Show all filings for HARTFORD FINANCIAL SERVICES GROUP INC/DE | Request a Trial to NEW EDGAR Online Pro

Form 8-K for HARTFORD FINANCIAL SERVICES GROUP INC/DE


19-Apr-2012

Termination of a Material Definitive Agreement


Item 1.02 Termination of a Material Definitive Agreement

On April 17, 2012, The Hartford Financial Services Group, Inc. (the "Company") completed its previously announced repurchase under a Warrant and Debentures Purchase Agreement, dated as of March 30, 2012, between the Company and Allianz SE (together with certain of its affiliates, "Allianz") (the "Purchase Agreement") of all its outstanding 10% fixed-to-floating rate junior subordinated debentures due 2068 with a $1.75 billion aggregate principal amount held by Allianz (the "10% Debentures") for $2.075 billion (plus a payment by the Company of unpaid interest on the 10% Debentures and a payment by the Company of $50 million in connection with the conferral of certain rights relating to the 10% Debenture repurchase) and the repurchase of the outstanding Series B warrant and the outstanding Series C warrant (collectively, the "Warrants") held by Allianz to purchase, subject to certain conditions, 69,351,806 shares of the Company's common stock at a current exercise price of $25.23 per share, subject to certain anti-dilution adjustments, for $300 million. All of the 10% Debentures have been delivered to The Bank of New York Mellon Trust Company, N.A., as trustee (the "Trustee"), for cancellation and no 10% Debentures remain outstanding under the Junior Subordinated Indenture, dated as of June 6, 2008 (the "Base Indenture"), as amended by the Second Supplemental Indenture, dated as of October 17, 2008, between the Company and the Trustee (the "Second Supplemental Indenture" and together with the Base Indenture, the "Indenture"). Upon cancellation of the 10% Debentures by the Trustee, the Indenture was satisfied and discharged with respect to the 10% Debentures as of April 19, 2012.

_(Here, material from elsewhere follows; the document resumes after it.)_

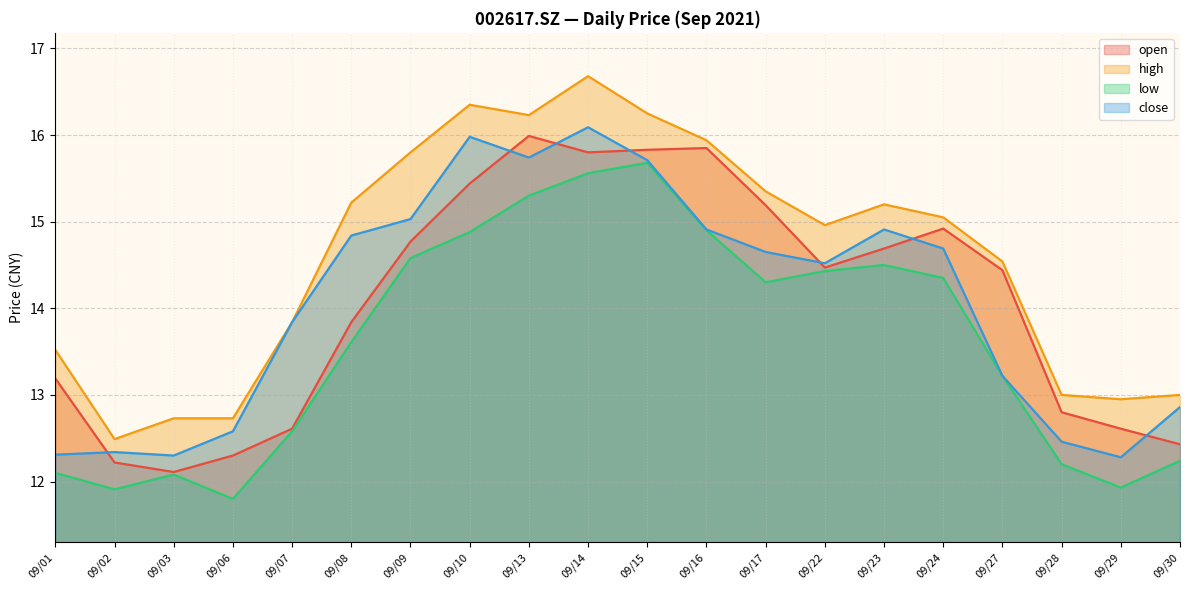

Which series ends up on top after the final intersection of open and close?

close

The foregoing description of the Base Indenture is qualified in its entirety by reference to the Base Indenture, which is filed as Exhibit 4.1 to the Company's Current Report on Form 8-K dated June 6, 2008.

The foregoing description of the Second Supplemental Indenture is qualified in its entirety by reference to the Second Supplemental Indenture, which is filed as Exhibit 4.1 to the Company's Current Report on Form 8-K/A dated October 17, 2008.